Frank's Authentic New Orleans Bread Pudding
1 Tbsp. butter
1 loaf stale New Orleans French Bread
6 eggs, beaten well
1-1/4 cups granulated sugar
2 Tbsp. pure vanilla
2 Tbsp. ground cinnamon
1/4 tsp. nutmeg
5 cups whole milk, scalded
1 cup whipping cream
1 stick butter, melted
2 cups rum-soaked raisins
1 large Rome or Fiji apple, peeled and diced
First, grease an 11 x 14 Pyrex baking pan with the tablespoon of butter.The cut the stale French bread into 2"x2" squares and place them in the pan.
Next, take a large mixing bowl and a piano wire whisk and make an egg custard by creaming together the eggs and the sugar until smooth.
Then whip in the vanilla, cinnamon, and nutmeg until everything is thoroughly incorporated into the custard.
Now stir in the scalded whole milk, the whipping cream, and the butter and work that well into the mixture.
At this point pour the custard mixture over the bread chunks and, using your fingers, work it into the bread until the pieces soften (ideally, you want to allow the bread to truly "soak" into the custard).
Then when the bread becomes "heavenly moist" and fluffy, evenly sprinkle on the raisins and the diced apple (again with your fingers, gently push them into the softened bread).
Finally, sprinkle a little more cinnamon over the top of the pudding and bake in a preheated 325-degree oven for about an hour (or until the pudding turns a rich honey brown and a toothpick inserted into the center comes out clean).
This bread pudding is wonderful served either warm or chilled, especially when it's topped with my Rum Walnut Sauce.Step-by-step, here's how you make it:
1 stick butter, softened
1-1/2 cups dark brown sugar
2 tsp. vanilla
1 cup finely chopped walnuts
Zest of one lemon
1/2 cup dark Puerto Rican rum
First melt the butter over medium heat in a 3-1/2 quart saucepan, stir in the brown sugar, and cook until the sugar fully melts.
Then rapidly stir in the lemon zest, the vanilla, the walnuts, the cinnamon, and the allspice and cook gently over medium heat until all the ingredients thoroughly come together.
Then just before you're ready to serve, slowly pour in the rum, stir it quickly into the sauce, and cook it-slowly stirring all the while-for about 3 minutes to marry the ingredients and to drive off all but the essence of the liqueur.
Y'all, I know it sounds complicated, but it's really just that simple.
There's a certain way to "scald" milk.You pour it into a deep saucepan and heat the milk gently, stirring constantly.Don't let it come to a boil and don't let it burn!
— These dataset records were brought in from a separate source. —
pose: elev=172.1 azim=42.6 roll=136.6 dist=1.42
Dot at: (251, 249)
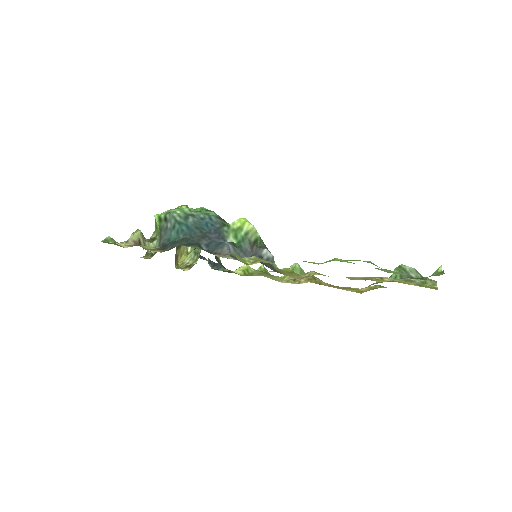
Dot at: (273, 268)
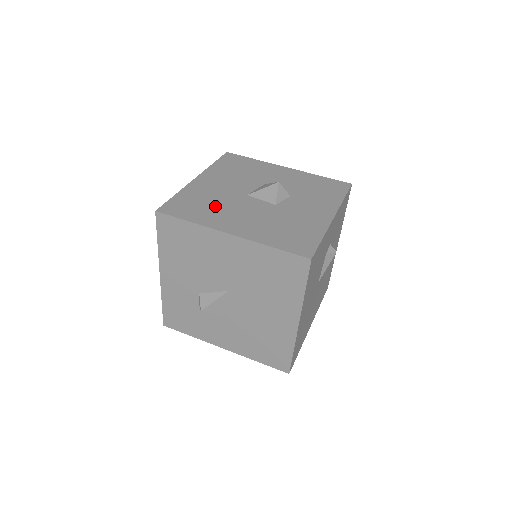
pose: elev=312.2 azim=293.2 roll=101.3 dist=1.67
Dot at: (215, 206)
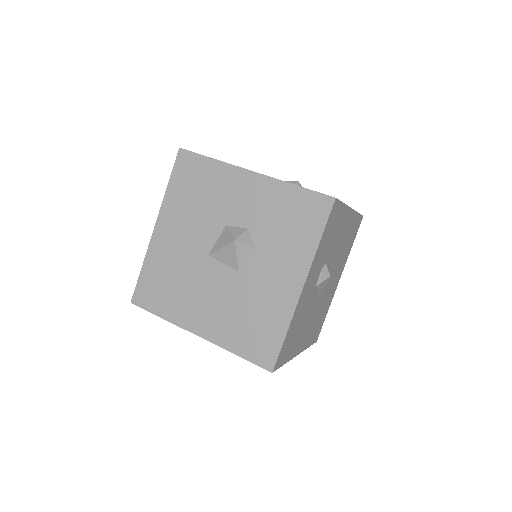
Dot at: (179, 285)
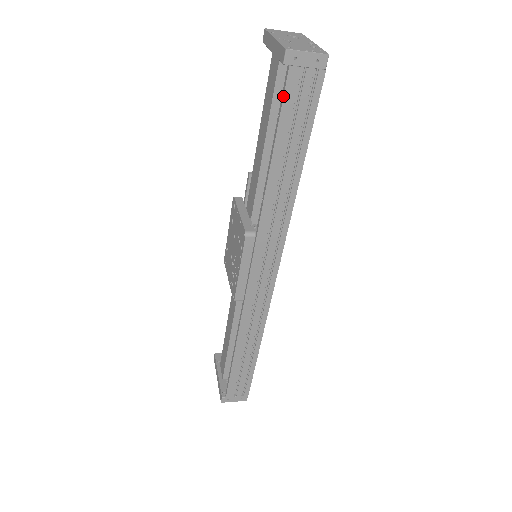
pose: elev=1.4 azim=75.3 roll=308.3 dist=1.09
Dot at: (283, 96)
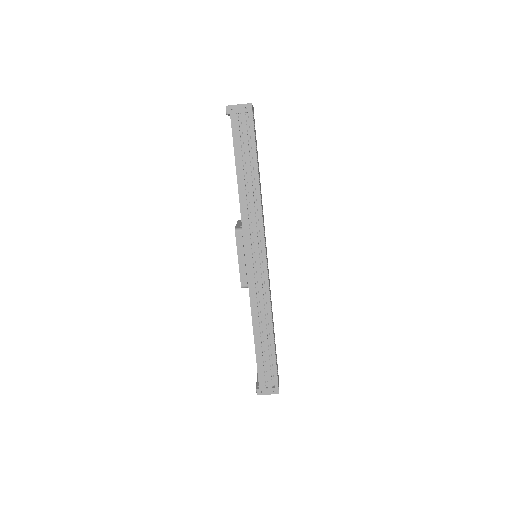
Dot at: (232, 132)
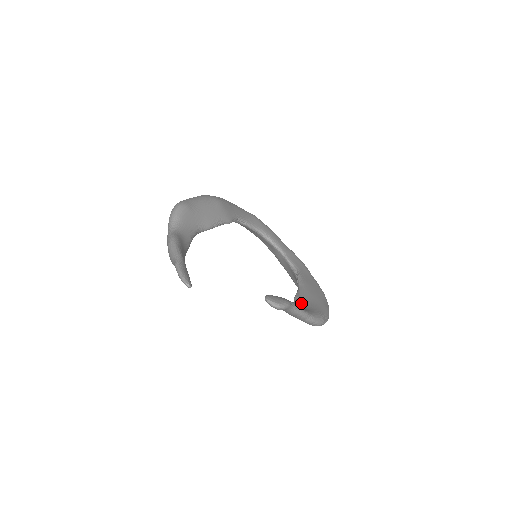
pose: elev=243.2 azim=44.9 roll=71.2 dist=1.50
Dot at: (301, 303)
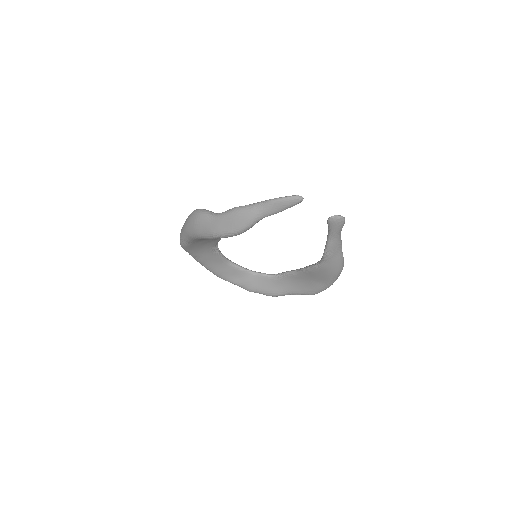
Dot at: occluded
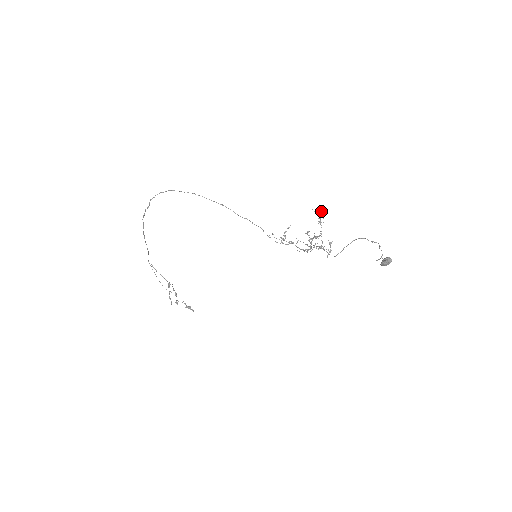
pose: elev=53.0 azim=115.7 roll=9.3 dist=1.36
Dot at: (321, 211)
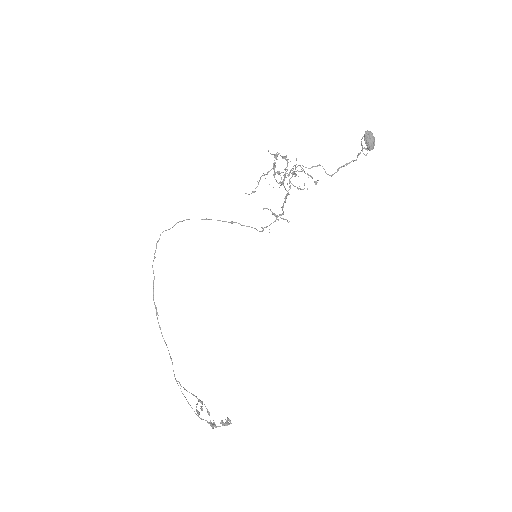
Dot at: occluded
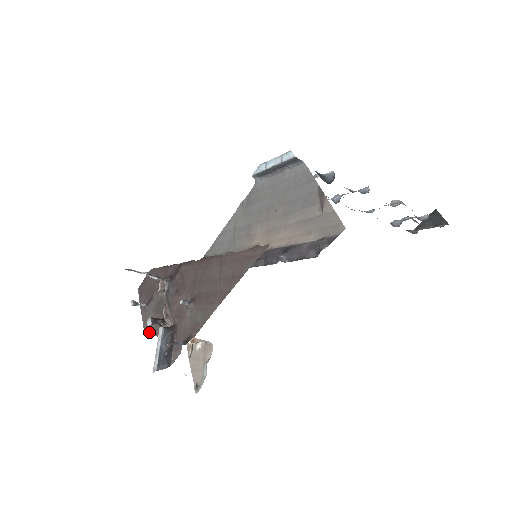
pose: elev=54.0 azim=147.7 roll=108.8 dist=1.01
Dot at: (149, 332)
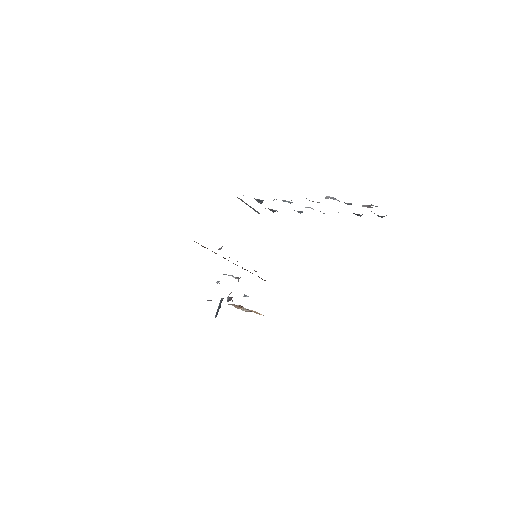
Dot at: occluded
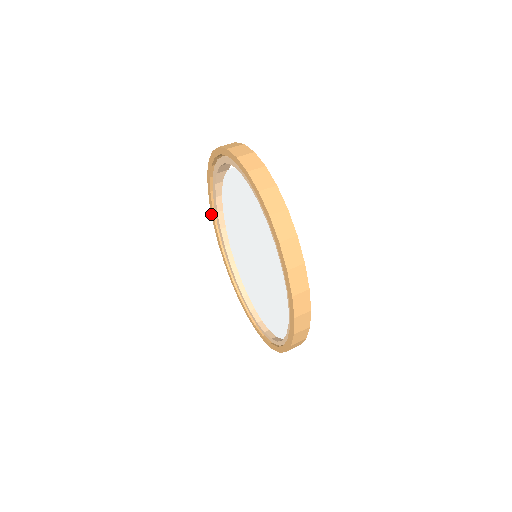
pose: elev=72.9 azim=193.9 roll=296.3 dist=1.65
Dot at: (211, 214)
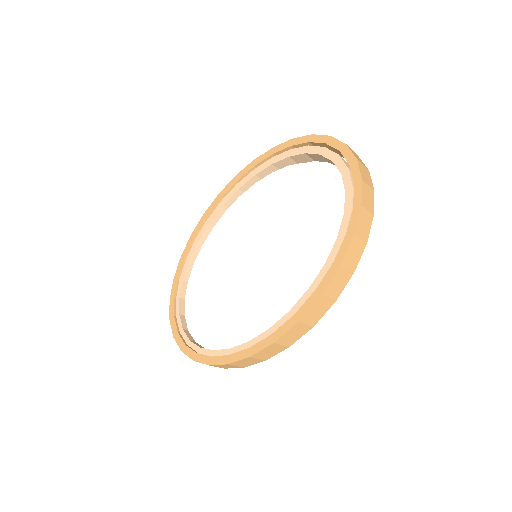
Dot at: (245, 167)
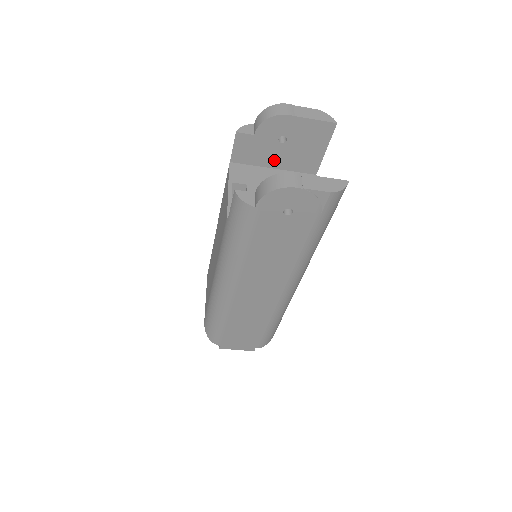
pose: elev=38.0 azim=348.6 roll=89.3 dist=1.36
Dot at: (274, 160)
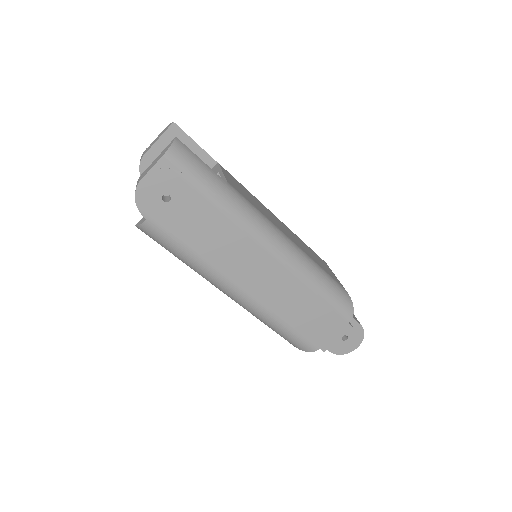
Dot at: occluded
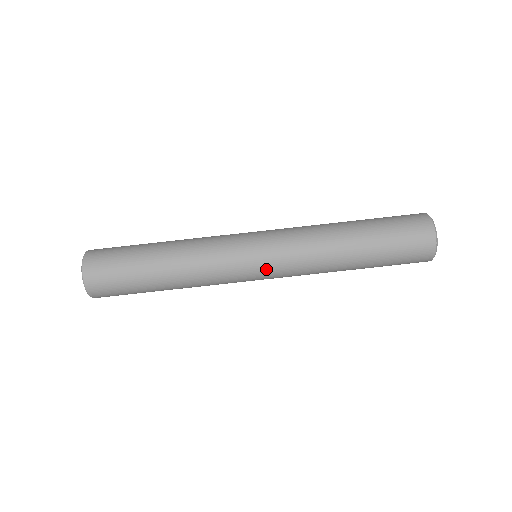
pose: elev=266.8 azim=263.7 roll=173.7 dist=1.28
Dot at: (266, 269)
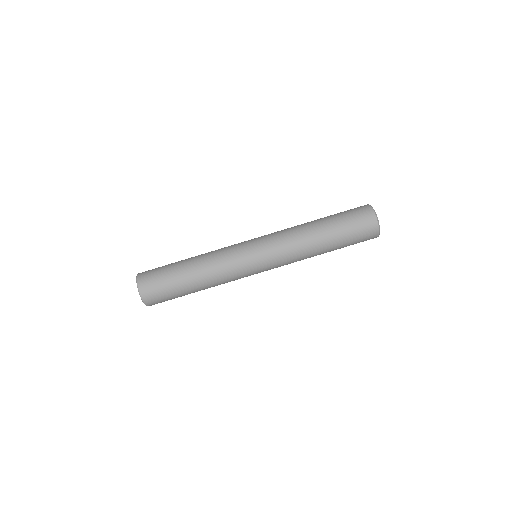
Dot at: (266, 267)
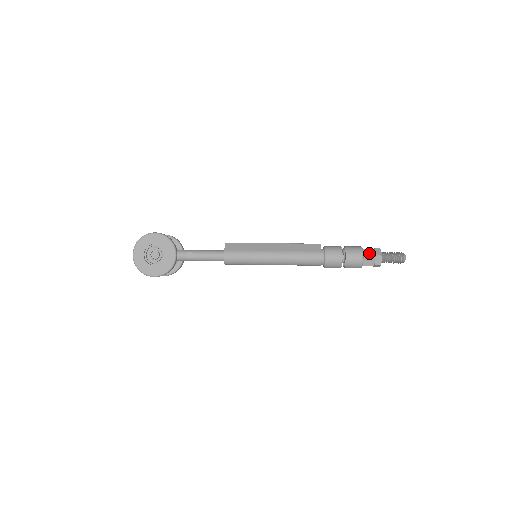
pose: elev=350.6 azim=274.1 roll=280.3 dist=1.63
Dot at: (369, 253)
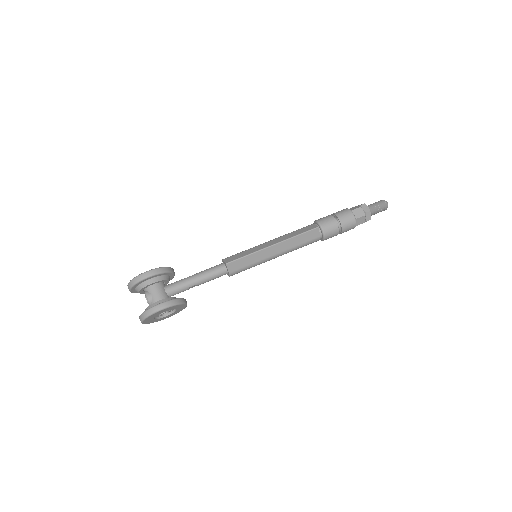
Dot at: (361, 221)
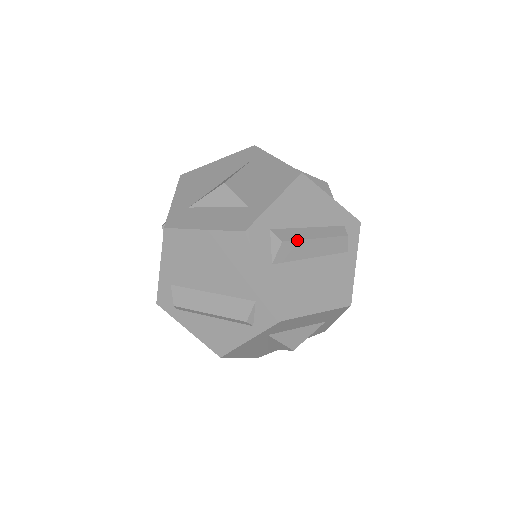
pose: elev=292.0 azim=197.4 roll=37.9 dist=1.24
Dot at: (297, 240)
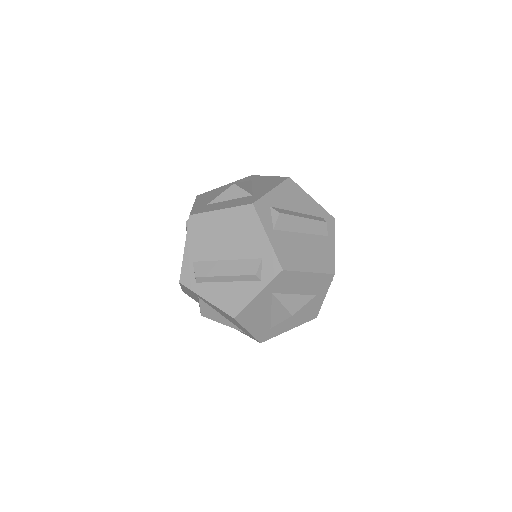
Dot at: (290, 215)
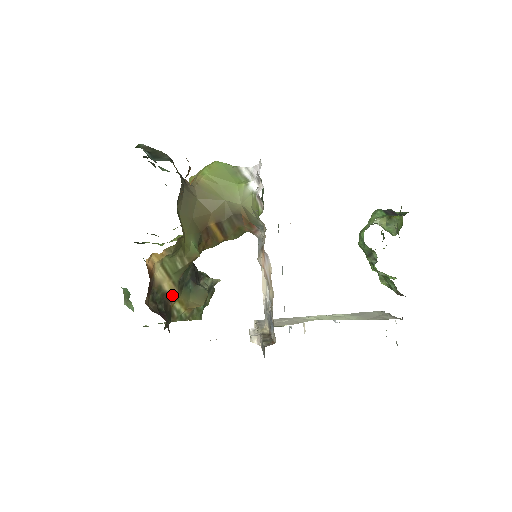
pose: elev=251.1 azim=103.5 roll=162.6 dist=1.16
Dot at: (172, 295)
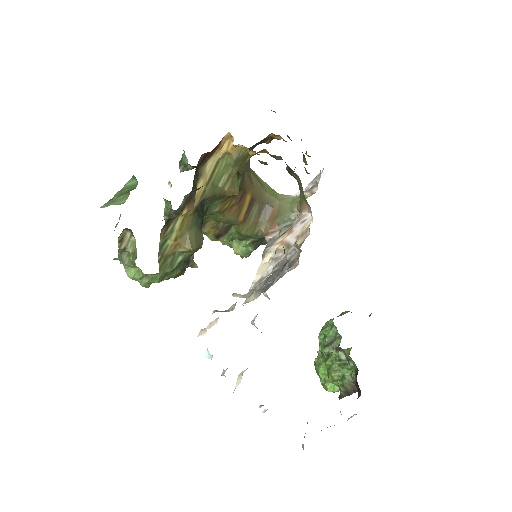
Dot at: (192, 201)
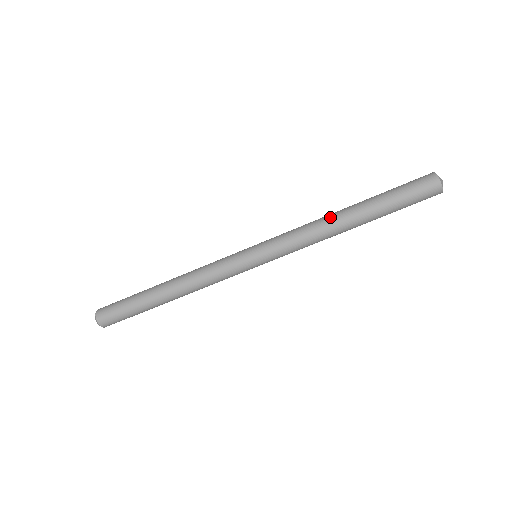
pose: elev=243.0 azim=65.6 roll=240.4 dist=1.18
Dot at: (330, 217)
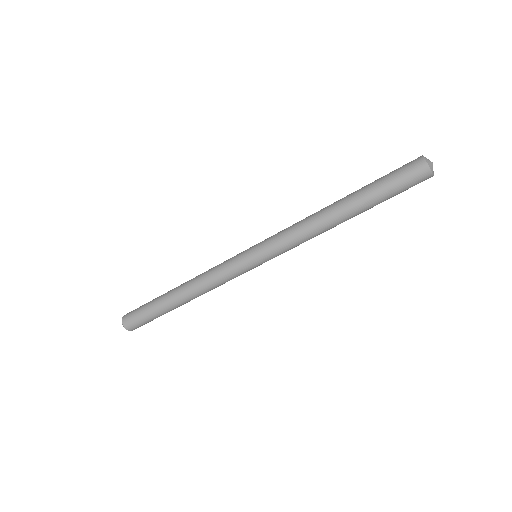
Dot at: (323, 219)
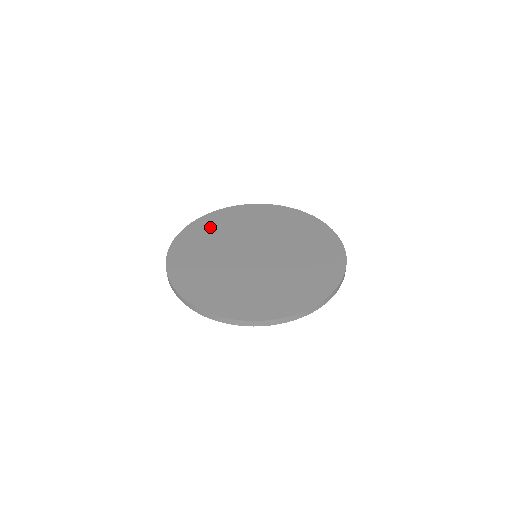
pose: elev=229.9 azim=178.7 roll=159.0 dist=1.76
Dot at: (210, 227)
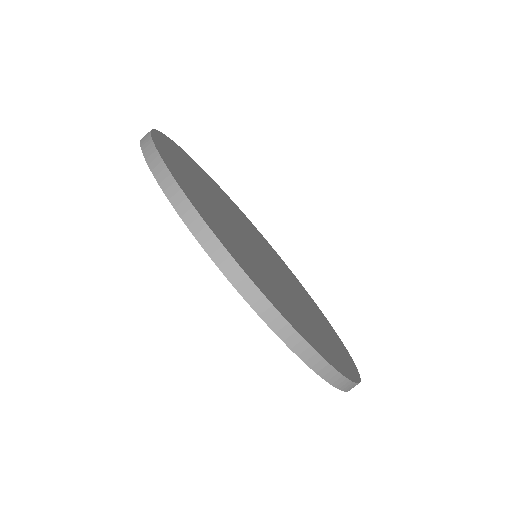
Dot at: (208, 179)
When you see tiny bubbles beginning to form around the edge of the pan, take the pan off the fire and stir the milk until the bubbling stops. Some food scientists say that because of pasteurization it's no longer necessary (it was done originally to kill whatever bacteria might be in the milk). . .other scientists, however, say it should still be done when doing baked goods.I always scald the milk that goes into my bread pudding.
To make the raisins plump up and take on an even greater flavor, soak them in the rum for about 30 minutes before dropping them into the pudding. Of course, reserve the rum for use in the sauce.
I suggest you use this sauce recipe to experiment with liqueurs other than rum.For example, you can try Grand Marnier, Triple Sec, Galliano, Kailua, Peach or Apple Brandy, Southern Comfort, Amaretto and a wide variety of others.It's just a matter of letting your imagination be your guide.